Foreknowledge and Free Will in Christianity and Islam
Edouard Machery (University of Pittsburgh)
Ameni Mehrez (Central European University)
Kevin Timpe (Calvin)
Total Award Amount: $249,550
Start Date: July 1, 2022
End Date: June 30, 2024
The project “Foreknowledge and Free Will in Christianity and Islam,” led by Edouard Machery (University of Pittsburgh) and Ameni Mehrez (Central European University), examines whether there is a tension between divine foreknowledge and human free will in several Christian traditions (in particular, among Calvinists, Catholics, and non-Calvinist Protestants) and in Sunni Islam. In Islam and Christianity, God is traditionally thought to have foreknowledge of human actions. But then, if God infallibly anticipates how humans will act, how can their actions ever be free? Christian and Muslim theology and philosophy as well as contemporary analytic philosophy of religion have addressed this problem of theological fatalism with great sophistication, but little is known about what theological fatalism means for ordinary believers, particularly across religions.
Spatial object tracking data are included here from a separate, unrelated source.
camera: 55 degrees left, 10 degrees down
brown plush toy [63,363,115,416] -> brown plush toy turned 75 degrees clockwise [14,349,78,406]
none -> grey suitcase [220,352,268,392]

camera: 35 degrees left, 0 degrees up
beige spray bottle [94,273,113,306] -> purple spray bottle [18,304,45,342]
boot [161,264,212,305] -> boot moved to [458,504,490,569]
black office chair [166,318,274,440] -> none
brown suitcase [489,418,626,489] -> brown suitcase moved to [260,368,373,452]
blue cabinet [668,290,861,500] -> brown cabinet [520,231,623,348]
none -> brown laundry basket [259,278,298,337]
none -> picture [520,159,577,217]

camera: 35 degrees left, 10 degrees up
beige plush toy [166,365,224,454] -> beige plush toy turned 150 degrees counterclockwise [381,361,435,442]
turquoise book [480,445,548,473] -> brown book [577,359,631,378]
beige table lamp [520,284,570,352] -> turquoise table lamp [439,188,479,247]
The project “Foreknowledge and Free Will in Christianity and Islam” investigates the hypothesis that divine foreknowledge and free will are intuitively in tension with one another: People intuitively conceive of free actions as unpredictable and thus uncertain, while prototypical cases of knowledge about future events come with certainty. Because different religious traditions highlight divine foreknowledge to a different degree (Islam and Calvinism highlight it more than Catholicism and non-Calvinist Protestantism), the denial of free will is more attractive in some religious traditions than in others. Four cross-religious experimental studies in the USA and in Tunisia and a corpus analysis of religious texts (including, but not limited to, the Qur’an, the Hadith, and the Bible) will be the empirical backbone of the project “Foreknowledge and Free Will in Christianity and Islam.”
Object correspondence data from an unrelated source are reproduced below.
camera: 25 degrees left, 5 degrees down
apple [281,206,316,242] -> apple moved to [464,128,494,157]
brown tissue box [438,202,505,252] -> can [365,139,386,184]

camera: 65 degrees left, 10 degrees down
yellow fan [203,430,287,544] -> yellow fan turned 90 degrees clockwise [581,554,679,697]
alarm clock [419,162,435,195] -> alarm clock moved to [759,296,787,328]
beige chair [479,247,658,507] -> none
These studies examine whether Christians and Muslims believe that God has foreknowledge of future actions, whether a belief in free will varies across religious traditions, whether foreknowledge and free will are equally salient across these religious traditions, and whether there is a tension between divine foreknowledge and human free will. Finally, the significance of theological fatalism for behavior will be assigned experimentally to see whether people’s belief in free will and divine foreknowledge influence their obedience to authority. The philosophical component of the project “Foreknowledge and Free Will in Christianity and Islam” focuses on the significance of the empirical findings for the issue of theological fatalism in the philosophy of religion.
Finally, these findings will bear on assessing the topic of Islamic fatalism, an arguably prejudiced trope in century-old discussions of theological fatalism (e.g., in Leibniz and Voltaire) and in more recent political discussions (for instance in Huntington’s celebrated Clash of Civilizations).
Edouard Machery is Distinguished Professor of Philosophy and Director of the Center for Philosophy of Science at the University of Pittsburgh. Edouard's research focuses on the philosophical issues raised by the cognitive sciences: He has written extensively about concepts (Doing Without Concepts, 2009, OUP), the nature and origin of racial categorization, the application of evolutionary theories to human cognition, the nature of culture, and the structure of moral concepts. He is also a leading contributor to metaphilosophy (Philosophy Within Its Proper Bounds, 2017, OUP). His current research focuses on the methodology of experimental psychology, with a special focus on the replication crisis, external validity, and issues in statistics. He is involved in the development of experimental philosophy, and he has used experimental and quasi-experimental methods to study intuitions about reference, folk judgments about intentional action, causation, the folk concept of race, and the folk concept of phenomenal consciousness, often in a cross-cultural context. Finally, he has led the Geography of Philosophy Project (www.geographyofphilosophy.com) since 2017.
Ameni Mehrez is a graduate student in the Doctoral School of Political Science, Public Policy, and International Relations at the Central European University. She is running large-scale studies in Tunisia for her research in comparative politics, and she has experience with automated text analysis tools and quantitative methods in social science research. She is also the chair of the Middle East and North Africa Space at CEU, and she was the Principal Investigator of a post-election survey fielded in Tunisia, which will contribute to the Comparative Study of Electoral Systems (CSES).
Kevin Timpe holds the William H. Jellema Chair in Christian Philosophy at Calvin University. He received his Ph.D. in philosophy from Saint Louis University in 2004. His primary research interests range across the metaphysics of free will, philosophy of disability, virtue theory, and philosophical theology. He has published ten books, including The Virtues: A Very Short Introduction (OUP, 2021), Disability and Inclusive Community (Calvin Press, 2018), the Routledge Companion to Free Will (Routledge, 2017), and Free Will in Philosophical Theology (Bloomsbury, 2013). In addition, he’s published over 50 journal articles and book chapters.